Document excerpt —
Geospatial Data Manageme

Geospatial Data Manageme

Geospatial -and more generally, spatiotemporal- data are pervasive in many and diverse human activities, and thus have naturally been an active topic of research and application development for decades. In the recent years, the advances and widespread use of position tracking devices (especially GPS) and the increasing availability of crowd-sourced geospatial data on the Web has spawned new challenges and opportunities in this area. GPS positioning devices are becoming a commodity sensor platform with the emergence and popularity of smartphones and ubiquitous networking. Collecting and analyzing large amounts of such data enables new and advanced services for traffic intelligent, fleet management, fleet analytics, and more generally transport planning and sustainable mobility. In parallel, GeoWeb 2.0 -the geographic embodiment of the Web 2.0 moniker- is transforming the way geographic information is being published, discovered and (re-)used. In addition to traditional, professionally produced geospatial data, the public has also been encouraged to make its content available online to everyone as User-Generated Content (UGC). In this new landscape, the challenges are to develop advanced and intelligent techniques for collecting, storing, analyzing, processing, reconciling, and making use of large amounts of semantically rich user-generated geospatial information available on the Web. In the following, we describe in more detail our activities and future directions in the above areas.

Routing services in road networks

Our work focuses on implementing and augmenting state-of-the-art Shortest Path (SP) algorithms to adapt to new test cases, such as one-to-all queries (i.e., finding the distance of every graph node from a single node) and range / isochrone queries (i.e., finding all nodes within a specified range). Work has also been done on crowdsourcing SP pre-processing on Web clients, using JavaScript. Further work deals with calculating isochrones for road networks. For this research, large amounts of live GPS tracking data from vehicles moving in Athens and other European cities are collected, stored, analyzed and used for traffic monitoring and analytics. Among the highlights of the outcomes of this work is the best poster award received at the SIGSPATIAL 2012 conference. Moreover, a substantial code base has been built that implements most state-of-the-art SP algorithms along with the augmented versions.

Map generation

Road networks, and more generally transportation networks, represent the principal dataset for a large range of applications, including GIS, transportation systems, location-based services and Web mapping. Our work addresses the challenges of evolving map datasets specifically by working towards: (a) automatic map and attribute generation and (b) algorithms for adequately utilizing such evolving datasets. So far, our work on automatic generation of road network maps has focused on static datasets, i.e., tracking data collected over long periods of time. We have also been working on developing a benchmarking tool set over existing approaches using different datasets with diverse characteristics (sampling rate, speed profiles, type of vehicles, etc.).

What the task requires —
Answer these questions from the page on geospatial data management.
1. What does the abbreviation UGC stand for?
2. At which conference did the routing work receive a best poster award?
3. What kind of datasets has the work on automatic generation of road network maps focused on so far?

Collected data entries
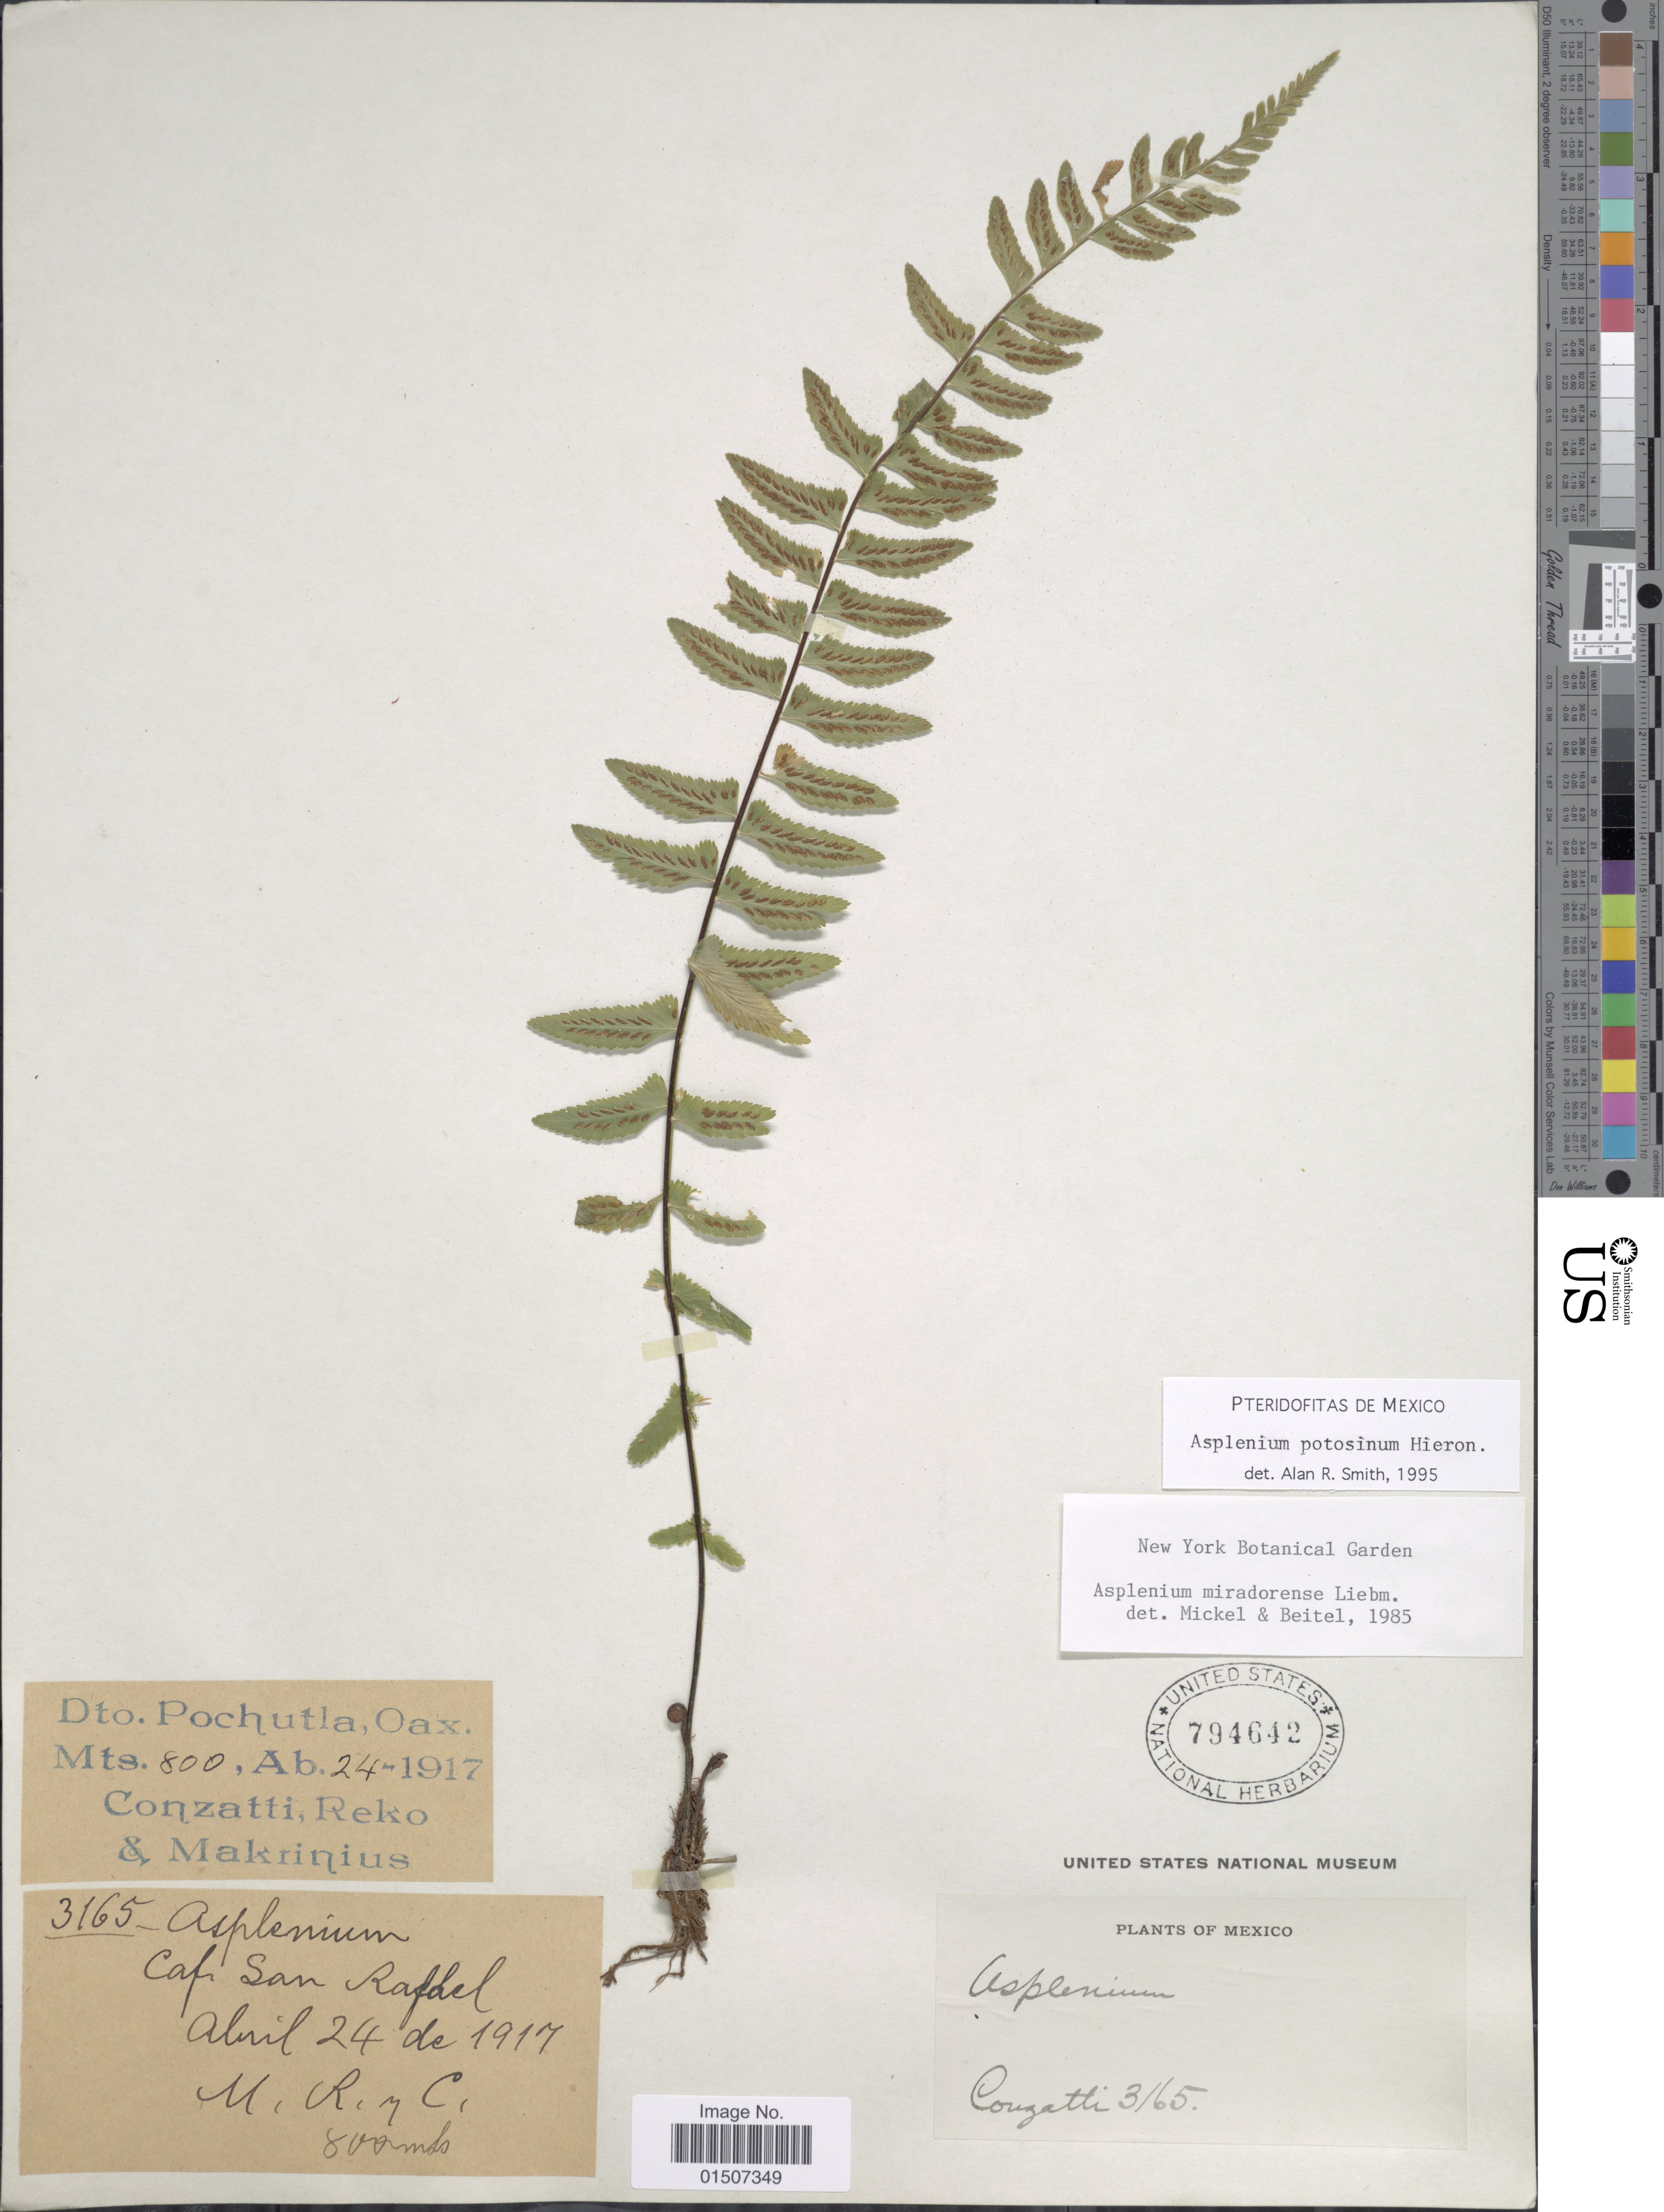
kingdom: Plantae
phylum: Tracheophyta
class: Polypodiopsida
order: Polypodiales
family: Aspleniaceae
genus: Asplenium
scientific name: Asplenium potosinum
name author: Hieron.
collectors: Conzatti, --, -. Reko & -. Makrinius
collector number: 3165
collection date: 1917-04-24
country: Mexico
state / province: Oaxaca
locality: Dto Pochutla, Cap San Rafael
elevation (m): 800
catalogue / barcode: US 794642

Reply —
1. User-Generated Content
2. SIGSPATIAL 2012
3. Static datasets, meaning tracking data collected over long periods of time